Feldman, Deborah, « « A true parisian chambre de bonne » », dossier « Patrimonialiser l’habiter : quels usages deviennent-ils patrimoine ? », 14 février 2019, www.reseau-lieu.archi.fr/a36
Résumé
La crise des subprimes s’est révélée être l’aube d’un nouveau modèle économique ; sans production, tourné autour de l’exploitation de potentiels dormants, inutilisés. Avec la baisse du pouvoir d’achat, l’autorisation d’usage se substitue peu à peu au cumul de biens propre au capitalisme ; obtenir l’accès compense l’impératif de posséder (Netflix vs dvd). En 2008, cette nouvelle économie dite du partage émerge en s’appuyant sur les dispositifs et les méandres des réseaux sociaux et le nouveau régime scopique qu’ils imposent.

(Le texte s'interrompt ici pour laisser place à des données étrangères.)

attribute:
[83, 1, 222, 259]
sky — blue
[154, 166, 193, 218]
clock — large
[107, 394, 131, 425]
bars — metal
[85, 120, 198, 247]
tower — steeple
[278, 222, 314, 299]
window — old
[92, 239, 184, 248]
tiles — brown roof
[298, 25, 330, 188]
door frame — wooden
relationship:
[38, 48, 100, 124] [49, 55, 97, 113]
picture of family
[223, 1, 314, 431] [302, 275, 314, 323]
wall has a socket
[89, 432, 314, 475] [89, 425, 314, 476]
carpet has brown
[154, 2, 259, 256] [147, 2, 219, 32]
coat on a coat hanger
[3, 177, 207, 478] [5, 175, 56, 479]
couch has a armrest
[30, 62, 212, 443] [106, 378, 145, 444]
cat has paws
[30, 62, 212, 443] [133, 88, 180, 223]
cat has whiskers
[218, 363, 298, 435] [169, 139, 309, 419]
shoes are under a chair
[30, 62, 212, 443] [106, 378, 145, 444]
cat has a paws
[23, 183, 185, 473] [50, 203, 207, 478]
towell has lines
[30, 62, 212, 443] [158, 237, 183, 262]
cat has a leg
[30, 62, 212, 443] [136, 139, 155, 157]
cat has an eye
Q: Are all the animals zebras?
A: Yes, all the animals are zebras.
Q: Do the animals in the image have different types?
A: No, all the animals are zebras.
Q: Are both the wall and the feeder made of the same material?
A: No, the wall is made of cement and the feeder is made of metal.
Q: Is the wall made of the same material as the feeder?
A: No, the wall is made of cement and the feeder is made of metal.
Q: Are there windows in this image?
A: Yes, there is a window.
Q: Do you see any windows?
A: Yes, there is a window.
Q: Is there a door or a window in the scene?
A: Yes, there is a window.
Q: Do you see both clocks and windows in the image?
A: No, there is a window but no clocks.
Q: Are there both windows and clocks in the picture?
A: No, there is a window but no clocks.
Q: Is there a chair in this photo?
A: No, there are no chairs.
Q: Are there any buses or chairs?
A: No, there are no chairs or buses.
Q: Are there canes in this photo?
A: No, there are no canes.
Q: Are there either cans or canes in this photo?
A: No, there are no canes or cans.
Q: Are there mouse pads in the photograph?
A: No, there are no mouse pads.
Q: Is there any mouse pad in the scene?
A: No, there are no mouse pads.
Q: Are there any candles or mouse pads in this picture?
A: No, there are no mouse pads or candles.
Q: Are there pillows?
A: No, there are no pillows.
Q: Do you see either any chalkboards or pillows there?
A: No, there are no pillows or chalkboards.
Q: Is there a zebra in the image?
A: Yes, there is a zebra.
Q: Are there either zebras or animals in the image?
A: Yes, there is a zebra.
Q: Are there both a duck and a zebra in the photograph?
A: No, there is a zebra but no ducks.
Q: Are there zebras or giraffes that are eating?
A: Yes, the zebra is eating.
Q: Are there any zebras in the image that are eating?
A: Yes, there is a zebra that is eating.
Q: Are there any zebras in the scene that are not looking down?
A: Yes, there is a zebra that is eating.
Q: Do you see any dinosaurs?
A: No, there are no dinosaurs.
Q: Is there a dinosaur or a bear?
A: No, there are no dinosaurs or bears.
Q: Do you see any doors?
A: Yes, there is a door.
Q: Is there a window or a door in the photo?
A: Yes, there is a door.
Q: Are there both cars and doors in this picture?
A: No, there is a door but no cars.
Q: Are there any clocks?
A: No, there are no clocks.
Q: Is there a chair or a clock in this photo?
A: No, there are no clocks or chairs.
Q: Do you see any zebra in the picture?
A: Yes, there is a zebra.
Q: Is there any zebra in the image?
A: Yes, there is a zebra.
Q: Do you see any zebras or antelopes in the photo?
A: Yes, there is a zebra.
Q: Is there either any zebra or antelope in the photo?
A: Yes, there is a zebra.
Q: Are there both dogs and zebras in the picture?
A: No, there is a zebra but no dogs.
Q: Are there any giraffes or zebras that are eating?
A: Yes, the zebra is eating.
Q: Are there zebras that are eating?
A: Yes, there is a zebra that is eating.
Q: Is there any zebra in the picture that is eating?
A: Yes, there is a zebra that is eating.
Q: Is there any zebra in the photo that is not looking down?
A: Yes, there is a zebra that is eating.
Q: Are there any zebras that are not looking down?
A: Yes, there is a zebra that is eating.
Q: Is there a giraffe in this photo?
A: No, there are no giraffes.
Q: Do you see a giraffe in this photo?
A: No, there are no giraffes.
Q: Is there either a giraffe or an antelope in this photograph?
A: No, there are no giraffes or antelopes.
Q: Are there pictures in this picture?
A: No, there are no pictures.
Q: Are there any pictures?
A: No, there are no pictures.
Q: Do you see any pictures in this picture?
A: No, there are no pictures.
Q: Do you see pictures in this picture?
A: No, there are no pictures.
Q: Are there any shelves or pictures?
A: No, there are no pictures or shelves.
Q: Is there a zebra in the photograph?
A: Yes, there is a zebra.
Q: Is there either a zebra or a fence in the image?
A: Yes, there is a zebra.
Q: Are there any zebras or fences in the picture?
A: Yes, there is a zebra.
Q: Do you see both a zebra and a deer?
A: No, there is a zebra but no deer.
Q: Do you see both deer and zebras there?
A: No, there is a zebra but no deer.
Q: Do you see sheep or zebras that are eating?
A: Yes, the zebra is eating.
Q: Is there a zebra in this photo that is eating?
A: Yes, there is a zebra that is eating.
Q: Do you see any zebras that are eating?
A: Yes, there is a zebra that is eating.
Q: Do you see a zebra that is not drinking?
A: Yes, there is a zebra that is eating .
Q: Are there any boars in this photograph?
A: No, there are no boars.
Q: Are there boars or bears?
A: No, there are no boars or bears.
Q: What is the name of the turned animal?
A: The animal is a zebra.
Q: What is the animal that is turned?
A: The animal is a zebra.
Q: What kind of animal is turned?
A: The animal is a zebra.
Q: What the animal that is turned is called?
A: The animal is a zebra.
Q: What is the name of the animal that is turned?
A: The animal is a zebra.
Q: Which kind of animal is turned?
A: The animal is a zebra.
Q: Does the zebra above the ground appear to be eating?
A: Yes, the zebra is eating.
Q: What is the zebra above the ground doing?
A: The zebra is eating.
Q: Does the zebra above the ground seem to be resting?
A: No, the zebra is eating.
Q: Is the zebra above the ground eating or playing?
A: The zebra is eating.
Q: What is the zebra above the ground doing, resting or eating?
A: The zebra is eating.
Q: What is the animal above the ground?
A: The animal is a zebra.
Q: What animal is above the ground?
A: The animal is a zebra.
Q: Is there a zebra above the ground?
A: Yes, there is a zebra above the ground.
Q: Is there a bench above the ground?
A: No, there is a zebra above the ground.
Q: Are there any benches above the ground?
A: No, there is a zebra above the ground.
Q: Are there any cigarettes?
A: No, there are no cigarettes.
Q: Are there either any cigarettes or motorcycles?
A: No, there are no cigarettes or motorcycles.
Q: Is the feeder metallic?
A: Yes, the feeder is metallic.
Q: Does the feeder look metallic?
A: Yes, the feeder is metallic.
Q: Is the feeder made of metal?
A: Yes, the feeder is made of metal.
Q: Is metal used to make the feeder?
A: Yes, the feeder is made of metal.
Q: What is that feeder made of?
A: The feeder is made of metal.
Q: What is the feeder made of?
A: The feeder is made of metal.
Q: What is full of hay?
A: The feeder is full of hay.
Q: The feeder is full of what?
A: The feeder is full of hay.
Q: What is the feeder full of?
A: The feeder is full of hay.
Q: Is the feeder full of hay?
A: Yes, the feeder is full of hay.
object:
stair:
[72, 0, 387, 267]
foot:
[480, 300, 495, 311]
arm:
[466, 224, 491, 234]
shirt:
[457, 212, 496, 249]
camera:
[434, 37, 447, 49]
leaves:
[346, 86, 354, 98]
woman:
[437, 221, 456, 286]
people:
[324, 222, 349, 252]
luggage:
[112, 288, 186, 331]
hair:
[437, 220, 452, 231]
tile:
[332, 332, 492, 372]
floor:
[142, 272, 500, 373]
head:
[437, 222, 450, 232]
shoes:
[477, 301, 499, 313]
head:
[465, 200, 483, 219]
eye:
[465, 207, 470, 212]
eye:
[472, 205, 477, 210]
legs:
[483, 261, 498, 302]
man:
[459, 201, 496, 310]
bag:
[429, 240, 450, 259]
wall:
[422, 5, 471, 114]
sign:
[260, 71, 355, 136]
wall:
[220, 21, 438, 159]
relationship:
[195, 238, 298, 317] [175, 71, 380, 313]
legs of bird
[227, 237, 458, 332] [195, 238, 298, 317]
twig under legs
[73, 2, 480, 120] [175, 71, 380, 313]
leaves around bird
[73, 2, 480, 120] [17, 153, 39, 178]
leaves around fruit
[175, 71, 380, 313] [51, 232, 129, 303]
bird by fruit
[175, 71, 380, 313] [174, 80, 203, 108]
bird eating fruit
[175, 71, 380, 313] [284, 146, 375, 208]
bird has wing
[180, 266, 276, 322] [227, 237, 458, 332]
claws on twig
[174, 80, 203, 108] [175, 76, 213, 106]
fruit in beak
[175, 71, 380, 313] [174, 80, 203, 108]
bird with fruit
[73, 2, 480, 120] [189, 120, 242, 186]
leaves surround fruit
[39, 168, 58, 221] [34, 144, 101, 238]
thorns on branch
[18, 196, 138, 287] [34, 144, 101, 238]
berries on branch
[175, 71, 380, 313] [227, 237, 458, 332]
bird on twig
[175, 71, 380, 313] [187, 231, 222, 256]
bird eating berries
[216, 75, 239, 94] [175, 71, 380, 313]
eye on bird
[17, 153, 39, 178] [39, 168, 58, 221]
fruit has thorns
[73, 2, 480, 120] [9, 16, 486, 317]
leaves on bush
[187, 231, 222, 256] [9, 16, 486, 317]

Afin de normaliser cette nouvelle forme de partage entre inconnus, les réseaux offrent « l’espace » necessaire pour la mise en récit et finalement l’échange. Le lit dans la chambre d’enfant parti faire ses études n’est pas un simple meuble, mais une marchandise si l’appareil necessaire est mis en place afin de le montrer et de le valoriser sur le marché.
Une des branches les plus développes de l’économie du partage s’occupe de la mise en relation d’individus pour de la location immobilière. Airbnb, la plus importante plateforme du secteur, offre àses usagers la possibilité de capitaliser l’excès d’espace pour arrondir les fins de mois et aux touristes une alternative moins chère àl’hotel. Airbnb construit sa stratégie de vente sur l’idée que pendant un voyage, une vraie immersion culturelle ne peut être atteinte qu’en habitant dans le cadre ordinaire de vie d’un des locaux. Le patrimoine de Paris n’est plus circonscrit àses rues et musées mais à l’expérience d’habiter dans un appartement « parisien ». Une chambre de bonne, symbole de l’habitat précaire et des loyers immodérés, devient archétype du vivre à la parisienne.
Le chemin à parcourir pour accéder au féroce marché immobilier en ligne est attentivement encadré par Airbnb qui propose (impose) une série d’actions préparatrices auxquelles soumettre son chez-soi. Les conseils varient entre deux injonctions àpremière vue antagoniques : l’épuration et la personnification. La première est le moteur d’un fin mécanisme de standardisation, qui est censée amener l’habiter à son degré zéro, identifiable et praticable par quiconque. Ensuite la personnification s’opère à la fois à travers une mise en scène des objets de pouvoir (objet-récit) et un embellissement des surfaces (placage ou décapage). C’est l’assainissement du chez-soi qui prépare la réception d’une charge expressive et qui permet la patrimonialisation de l’habiter ordinaire.
La mise en scène du cadre spatial est censée raconter une histoire sur le mode de vie, le chez- soi comme objet fétiche. Il ne répond plus àla question primaire de l’abri mais une fois symbole devient bien de consommation. La chambre de 10m2, rendue patrimoine, est la plus petite unité urbaine qui met en place un processus de dépossession et de paupérisation d’une classe moyenne qui peut seulement patrimonialiser ou partir. La patrimonialisation du chez-soi est une dérivation du processus de patrimonialisation du soi auquel nous assistons sur les réseaux sociaux. La patrimonialisation est d’autant une démarche économique qu’une stratégie de survie.